In some cases, “counseling” an employee might help. For employees who just need a little coaching or guidance, a talking-to is often all they need to get better. If so, great – these are not the employees who are going to file a grievance or an EEO complaint. But a problem arises when the counseling gets memorialized into an official letter or document that goes into the OPF; as you’ve mentioned, employees grieve these (or file EEO complaints) and it’s terribly inefficient because these documents serve no necessary purpose in progressive discipline.
We don’t have exact statistics, but from our FELTG experience we see that employees are far less likely to grieve a verbal counseling session than they are a written memorandum. Personally, I think there’s something about the tangible letter going into an actual file that gets them riled up or scared or upset. Could an employee grieve a verbal meeting; sure, probably, but it’s not as tangible as a letter that says, “You were bad.” It’s inefficient, because these letters lead to things like mediation and arbitration but they can’t be used as the basis for progressive discipline. Can they be used to go to notice? Sure. But hang with me; we have a more efficient method we recommend to managers who are dealing with misconduct.
Here it is:
Step 1 – If there is a question about notice, the supervisor should talk to the employee to put him on notice of the rule. Send the employee an email after the talk, recapping the conversation. This helps provide documentation of notice without it being a formal memo put in an OPF. Remember, memos or counseling letters don’t count toward progressive discipline. In addition, the supervisor should take hand-written notes about the discussion she had with the employee, and should also make notes about the employee’s conduct following the discussion. (We suggest keeping a separate notebook for each employee, so if a case goes to discovery only notes relevant to this particular employee get submitted to the record.)

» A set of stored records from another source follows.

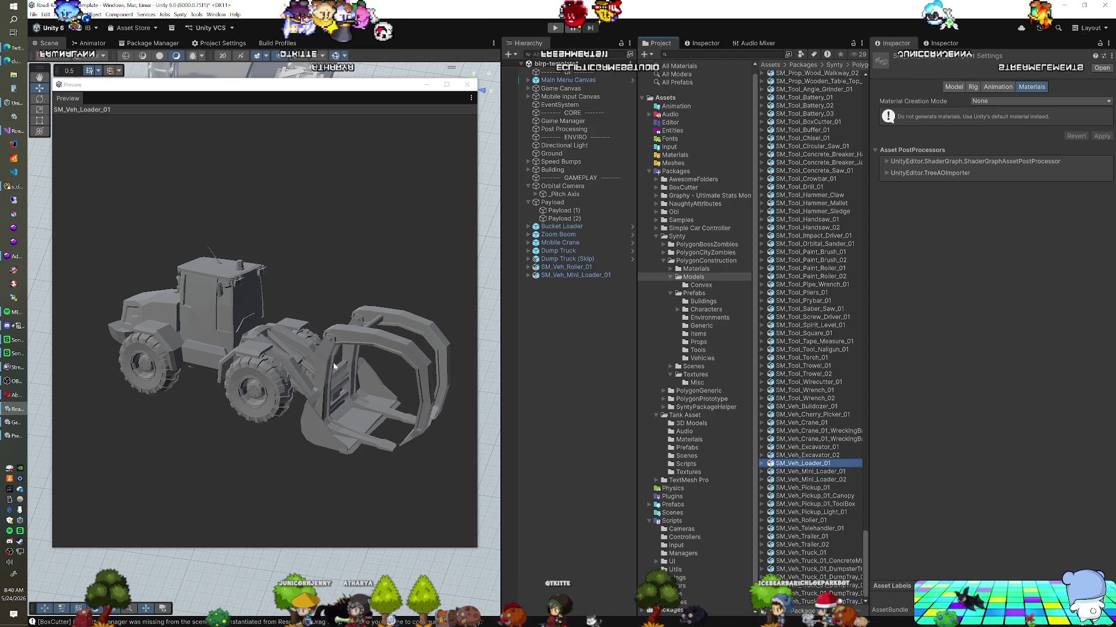
click(806, 456)
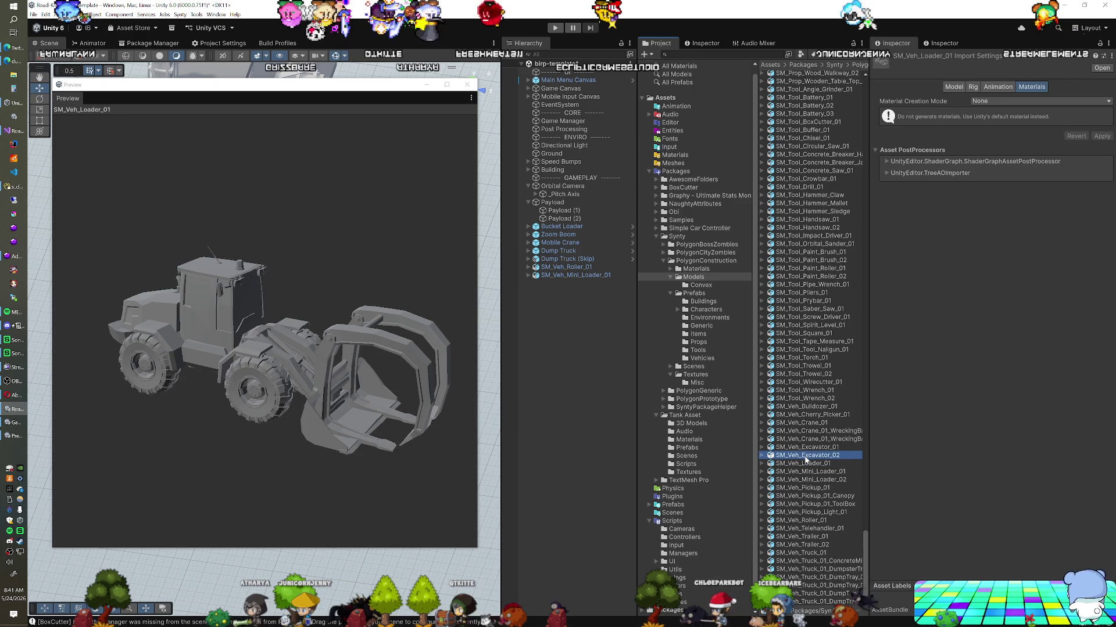
click(805, 447)
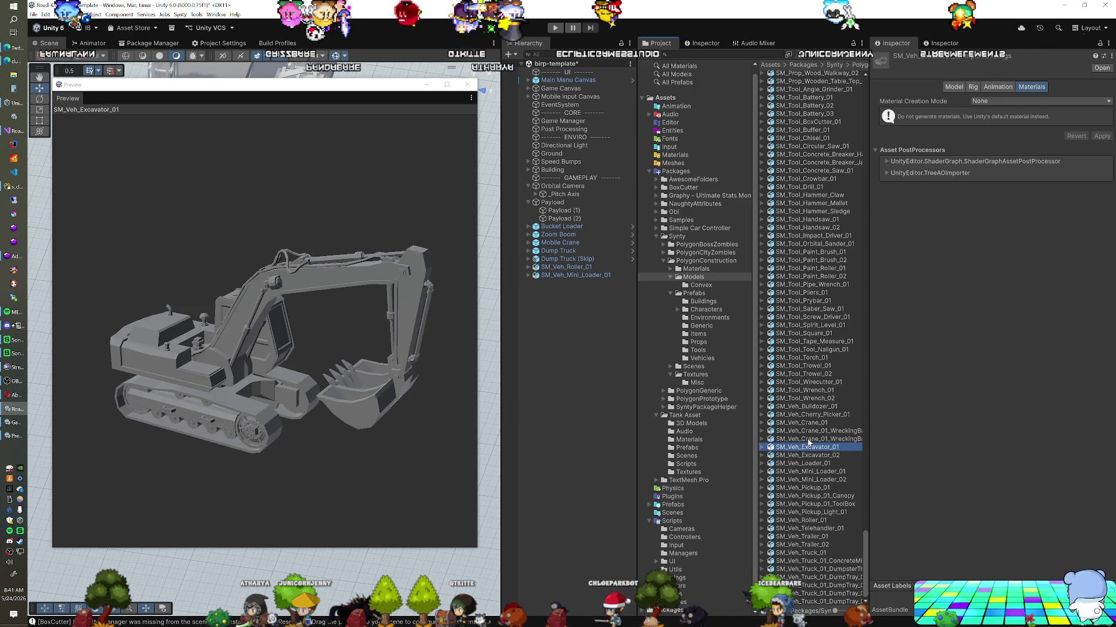
click(808, 440)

Note: this step is not necessary if the supervisor can show the employee was already on notice of the rule before they broke the rule. For example, if the employee attended a training session about a work process and there is proof the employee attended (a sign-in sheet, for example), and the employee’s misconduct is tied to something about the work process he learned in that training session, then the sign-in sheet provides documentation that the employee was on notice. In other words, employees don’t get free warnings about every act of misconduct if they already knew what the rule was.
If there was sufficient notice, we recommend skipping the counseling memo and going directly to a reprimand. Reprimands hold weight in progressive discipline. If you have an employee who has potential to get better, a reprimand will work just as well as (if not better than) a counseling memo. And as a bonus, if the employee doesn’t get better, we’ve already taken care of a step in progressive discipline by issuing a reprimand, and can move on to a short suspension next. Can they grieve it? Sure. But they can grieve a counseling memo too, and that doesn’t count as discipline. So, it saves time and effort to go directly to a reprimand. It’s as efficient as we can be, given the nature of our business.
So, depending on notice, here’s the Discipline Three-Step:
Step 2 – Reprimand
Step 3 – Short suspension
Step 4 – Removal
I know this can be frustrating; you have colleagues across the government who write letters to us about this very thing, every week.
I hope this helps. Keep the faith, and good luck!